Acabo de regresar de la Feria de Valencia. Quienes me conocen saben que asisto sin excepción a todos los certámenes feriales que se organizan. Estos permiten acercarme a la realidad de lo que está ocurriendo en un momento concreto y también son un punto de encuentro con todos aquellos que formamos parte del sector. Debo decir que los mismos siempre me han aportado nuevas ideas que poner en práctica.

En este caso la oferta presente ha sido escasa, tal y como se había venido anticipando. No ha sido brillante la asistencia de público y, aunque solo asistí el primer día, tampoco han sido muchas las personas que han decidido desplazarse al mismo y con las que pude encontrarme. De igual forma, los medios de comunicación, más allá de los especializados, tampoco se han referido en demasía al mismo.

En mi opinión no es aceptable el hecho de que la situación actual pueda ser una excusa de la falta de público, pues ésta ha venido sucediéndose desde hace ya varios años. Y las empresas siguen recibiendo candidaturas e incorporando franquiciados a sus redes.

No obstante, mis comentarios no se circunscriben a la actual edición del SIF&Co.; En pocos días se celebrará BNF y las circunstancias expuestas se repetirán.
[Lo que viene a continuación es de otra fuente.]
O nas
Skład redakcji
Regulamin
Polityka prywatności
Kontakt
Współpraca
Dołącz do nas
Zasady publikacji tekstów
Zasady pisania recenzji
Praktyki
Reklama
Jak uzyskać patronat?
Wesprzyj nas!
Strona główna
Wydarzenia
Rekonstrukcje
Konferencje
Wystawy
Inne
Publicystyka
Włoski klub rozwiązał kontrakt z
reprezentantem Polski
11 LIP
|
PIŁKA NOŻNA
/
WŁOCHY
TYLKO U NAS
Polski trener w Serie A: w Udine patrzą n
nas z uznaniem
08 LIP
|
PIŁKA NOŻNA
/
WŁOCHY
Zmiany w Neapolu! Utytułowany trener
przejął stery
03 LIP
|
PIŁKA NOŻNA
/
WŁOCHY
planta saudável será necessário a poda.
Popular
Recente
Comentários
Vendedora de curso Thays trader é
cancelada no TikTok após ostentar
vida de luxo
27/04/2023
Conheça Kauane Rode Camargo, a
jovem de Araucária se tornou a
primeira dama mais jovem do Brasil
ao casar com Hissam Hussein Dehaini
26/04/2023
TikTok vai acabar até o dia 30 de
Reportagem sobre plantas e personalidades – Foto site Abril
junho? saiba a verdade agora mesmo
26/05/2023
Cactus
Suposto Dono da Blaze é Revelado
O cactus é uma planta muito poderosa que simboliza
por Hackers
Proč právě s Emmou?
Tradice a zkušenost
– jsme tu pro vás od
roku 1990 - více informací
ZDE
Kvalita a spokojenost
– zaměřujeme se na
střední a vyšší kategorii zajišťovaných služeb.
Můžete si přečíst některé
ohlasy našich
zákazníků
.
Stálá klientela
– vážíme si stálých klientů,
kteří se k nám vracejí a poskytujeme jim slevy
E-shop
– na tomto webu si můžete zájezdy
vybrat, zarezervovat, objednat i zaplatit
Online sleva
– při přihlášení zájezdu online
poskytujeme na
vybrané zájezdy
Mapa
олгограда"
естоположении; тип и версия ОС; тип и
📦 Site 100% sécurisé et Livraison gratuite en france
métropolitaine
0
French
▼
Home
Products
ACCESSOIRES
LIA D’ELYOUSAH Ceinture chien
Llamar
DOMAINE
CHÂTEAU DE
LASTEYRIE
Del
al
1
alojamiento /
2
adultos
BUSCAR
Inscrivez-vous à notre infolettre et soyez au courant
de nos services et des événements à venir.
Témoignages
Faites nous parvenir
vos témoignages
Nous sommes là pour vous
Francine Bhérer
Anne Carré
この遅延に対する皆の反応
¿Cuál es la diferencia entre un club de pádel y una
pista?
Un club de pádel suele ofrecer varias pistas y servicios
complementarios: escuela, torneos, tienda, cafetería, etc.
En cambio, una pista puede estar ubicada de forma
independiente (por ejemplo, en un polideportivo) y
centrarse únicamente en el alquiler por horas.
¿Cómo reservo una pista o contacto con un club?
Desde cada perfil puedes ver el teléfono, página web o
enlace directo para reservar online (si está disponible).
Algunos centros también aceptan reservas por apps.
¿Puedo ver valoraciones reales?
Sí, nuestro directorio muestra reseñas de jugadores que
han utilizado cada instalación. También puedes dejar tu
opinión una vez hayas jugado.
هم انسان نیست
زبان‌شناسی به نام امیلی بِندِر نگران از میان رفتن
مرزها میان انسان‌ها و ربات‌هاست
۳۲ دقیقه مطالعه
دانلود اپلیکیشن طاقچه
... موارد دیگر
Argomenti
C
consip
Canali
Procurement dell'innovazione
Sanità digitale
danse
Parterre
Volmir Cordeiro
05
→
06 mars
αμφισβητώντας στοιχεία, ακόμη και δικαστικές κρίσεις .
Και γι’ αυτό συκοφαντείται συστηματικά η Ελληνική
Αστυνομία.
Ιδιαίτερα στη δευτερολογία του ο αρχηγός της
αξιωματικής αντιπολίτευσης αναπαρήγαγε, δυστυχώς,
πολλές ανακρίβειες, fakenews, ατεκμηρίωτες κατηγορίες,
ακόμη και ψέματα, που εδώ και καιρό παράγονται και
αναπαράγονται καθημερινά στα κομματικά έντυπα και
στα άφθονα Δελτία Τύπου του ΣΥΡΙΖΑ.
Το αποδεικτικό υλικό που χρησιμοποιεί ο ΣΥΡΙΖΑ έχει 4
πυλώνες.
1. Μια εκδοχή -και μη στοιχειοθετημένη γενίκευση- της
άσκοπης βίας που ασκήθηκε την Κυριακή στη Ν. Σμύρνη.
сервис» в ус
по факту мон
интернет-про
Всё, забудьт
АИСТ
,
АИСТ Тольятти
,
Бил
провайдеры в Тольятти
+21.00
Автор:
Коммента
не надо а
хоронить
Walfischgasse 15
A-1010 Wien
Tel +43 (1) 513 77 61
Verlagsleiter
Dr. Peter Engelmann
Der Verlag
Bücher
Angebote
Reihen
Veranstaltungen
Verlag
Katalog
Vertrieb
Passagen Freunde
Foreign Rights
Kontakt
Estamos en un momento de cambio que deben entender las empresas y deben entender también los certámenes feriales. Si antes en los planes de expansión era suficiente con asistir a una feria de franquicia, hoy apenas supone algo simbólico, y lo digo con pleno conocimiento -directo e indirecto- acumulado a lo largo de los años. Asistir a una feria de franquicias es una pequeña acción entre un amplio conjunto de acciones que deben emprenderse. Y si el presupuesto es pequeño, no es la más adecuada.

El hecho de que el SIF este año haya sido el que ha sido no es para echarse las manos a la cabeza. La presencia o no es una opción más entre las múltiples que acciones que pueden emprenderse en la promoción empresarial y cada cadena franquiciadora debe aplicarse en sí misma para la consecución de sus resultados. El verdadero problema se produce cuando hay quienes han sido convencidos de que la presencia en ferias es la principal estrategia empresarial que deben desarrollar. Su coste de oportunidad es entonces muy alto y sus lamentaciones muy sonoras, cuando deberían cuestionarse principalmente a sí mismos y sus estrategias.

El SIF&Co; deberá aprender de sus errores para corregirlos y las empresas deben aprender de los suyos.

Dicho esto, soy de los convencidos de que el formato de ferias de franquicia debe cambiar. Y mi opinión no se centra en si debe concentrarse en uno o varios certámenes y en cuál pues, piense lo que piense, las circunstancias no cambiarán.

Pero esto corresponde a otro contexto.

PD: Por cierto, se me olvidaba mencionar y es importante destacarlo, que el clima percibido y las sensaciones que me han transmitido por parte de aquellos que han estado presentes empiezan a ser moderadamente optimistas.